Virtual-world items do not suffer scarcity in the manner of real-world items because they are not subject to the symmetry laws of physics constraining physical substance, symmetry principles such as conservation of energy, mass, momentum, etc. These symmetries limit the availability of resources. This is because virtual-world items are merely information, and information has no intrinsic physical form or physical substance, though it may be manifest via a physical medium(like CDs, DVDs, VHS tapes, digital and analog signals, etc.). While the medium of the information may suffer scarcity under these symmetry principles, the information itself does not(this, I believe, is the heart of the problem about DRM and business models based on information exchange or IP).

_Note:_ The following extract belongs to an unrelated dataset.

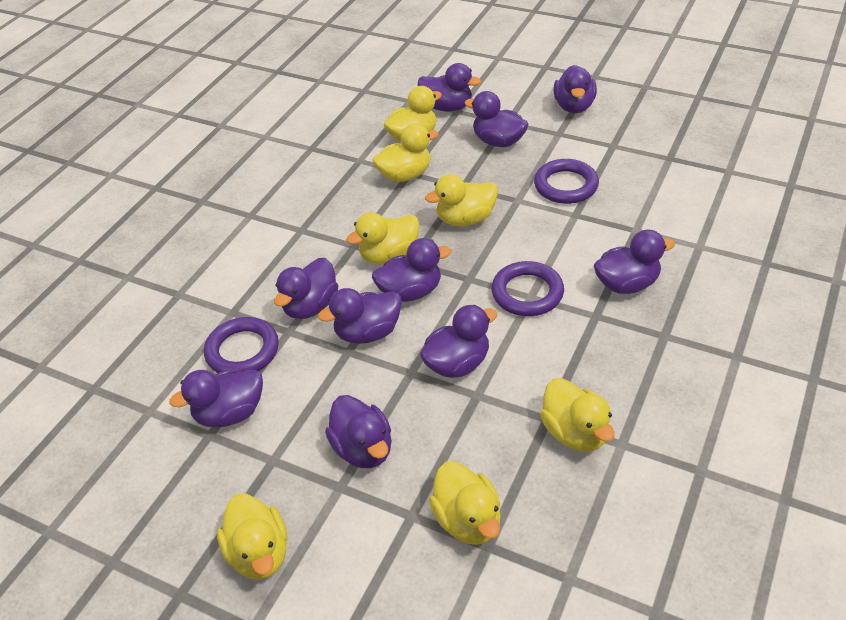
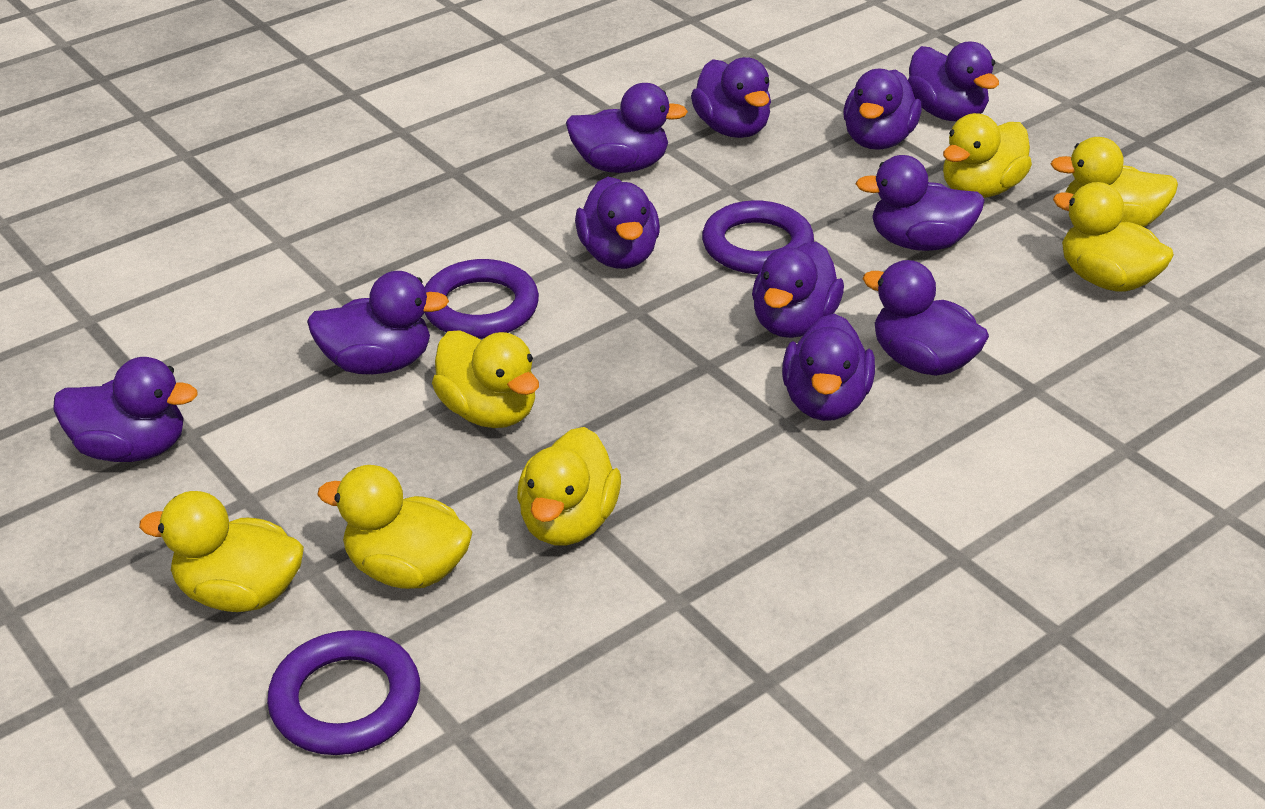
purple duck: [169,369,263,428] [274,258,338,319] [318,288,402,344] [325,395,392,468] [372,238,451,302] [418,63,481,112] [420,305,498,378] [464,91,529,147] [553,65,597,113] [594,230,675,294] = 10 -> [53,357,198,462] [307,271,449,374] [566,83,688,173] [575,177,660,269] [691,57,771,138] [752,242,844,338] [782,313,875,421] [843,69,922,150] [856,155,985,251] [862,260,989,376] [908,42,999,121] = 11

Further more, real-world items have a lifetime that is determinable from the design, construction, materials composition, and use of the item. In this way, real-world items have a durability. This furthers the scarcity of the item and, hence, its value. Virtual-world items, on the other hand, have indeterminate lifetimes as they can be destroyed(deleted) at any time by the gamer, the game developer, or catastrophic system failure. Even so, recovery of the virtual-world item is then just a backup away. Compared to a real-world item that, once destroyed, is usually unrecoverable. While durability is a game-mechanic that can be assigned to virtual-world items, such durability is again an artifact of the game's design and not intrinsic to the item itself.

This brings another point. Replication of virtual-world items only requires additional usage of the medium that manifests the information of the item. However, the consumption of the medium is not linear with the replication of the item; whereas, replication of real-world items has a direct linear or nearly linear relationship with the amount of time, energy, materials, and man-power that must be used. At best, virtual-world items may have a linear relationship with the time required to produce the items, but, again, this is due to the design of the game and is not intrinsic to the construction of the item.

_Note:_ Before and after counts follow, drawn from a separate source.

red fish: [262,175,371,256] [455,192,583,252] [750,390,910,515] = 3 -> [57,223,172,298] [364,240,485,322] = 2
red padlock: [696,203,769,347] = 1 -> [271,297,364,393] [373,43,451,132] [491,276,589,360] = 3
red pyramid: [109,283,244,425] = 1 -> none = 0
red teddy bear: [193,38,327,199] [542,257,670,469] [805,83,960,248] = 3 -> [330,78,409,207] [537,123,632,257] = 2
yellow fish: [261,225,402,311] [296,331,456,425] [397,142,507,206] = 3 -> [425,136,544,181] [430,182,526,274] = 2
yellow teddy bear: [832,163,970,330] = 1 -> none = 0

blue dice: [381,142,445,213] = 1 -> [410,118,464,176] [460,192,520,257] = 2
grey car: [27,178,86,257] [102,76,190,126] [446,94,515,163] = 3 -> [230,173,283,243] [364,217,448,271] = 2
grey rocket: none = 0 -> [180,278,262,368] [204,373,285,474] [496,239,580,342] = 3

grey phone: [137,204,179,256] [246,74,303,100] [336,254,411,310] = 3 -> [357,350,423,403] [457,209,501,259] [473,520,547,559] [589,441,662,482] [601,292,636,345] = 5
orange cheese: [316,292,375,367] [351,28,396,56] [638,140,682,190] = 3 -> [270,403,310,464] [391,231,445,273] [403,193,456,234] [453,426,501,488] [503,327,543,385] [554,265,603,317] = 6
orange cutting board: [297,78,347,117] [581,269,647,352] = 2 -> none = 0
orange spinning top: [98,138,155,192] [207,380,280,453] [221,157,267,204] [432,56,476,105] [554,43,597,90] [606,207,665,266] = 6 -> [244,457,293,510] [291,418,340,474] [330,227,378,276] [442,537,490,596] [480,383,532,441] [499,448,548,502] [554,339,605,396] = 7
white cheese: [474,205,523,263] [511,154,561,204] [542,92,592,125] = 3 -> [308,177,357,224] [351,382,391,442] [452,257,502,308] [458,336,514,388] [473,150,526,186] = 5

At the end, virtual-world items have little to no value because they do not suffer any scarcity that real-world items suffer. The reason for this is that virtual-world items are comprised entirely of information, and information is simply a pattern of concepts that has meaning in the mind of an observer; information does not, in and of itself, have any form or substance that causes it to obey the limitations of the symmetry principles of physics constraining material substance(and I am familiar with Information Theory, by the way).

On a personal note, I prefer to keep the fantasy of the game in the game and the real world in the real world. The last thing we need, in my opinion, is to have the fun of the game spoiled by trying to make it be exactly like the real world.

I second geizr's opinion, as I feel it says a lot about how people treat virtual items, and indeed, virtual worlds as a whole.

Somewhere along the line, people have decided to treat their particular virtual world as a serious 'job' of some description. Now, I feel that they (the virtual worlds) are really meant not to be taken seriously.

I feel that virtual worlds are all about having fun. Sure, there are serious applications for them, like telecommunication, but primarily, it's all about partaking in fantasy for a few hours or so. I'm suspicious of any legislator, law-maker or anyone else that says that virtual worlds must be regulated, as I feel that could lead to disaster.

I, personally, hate the idea of regulation, as it sets a dangerous precedent that could harm the fantasy element, and force them to be just like the real world.

I live in a Third World country and my government is involved in trying to fix some very serious Real World problems that affect the daily quality of life for Real World people. The notion that governments in First World countries are bored enough to want to create laws to control the sale of imaginery magic swords is just pitiable.

I guess I think that there are more serious issues that ought to attract the attention of a country's leaders.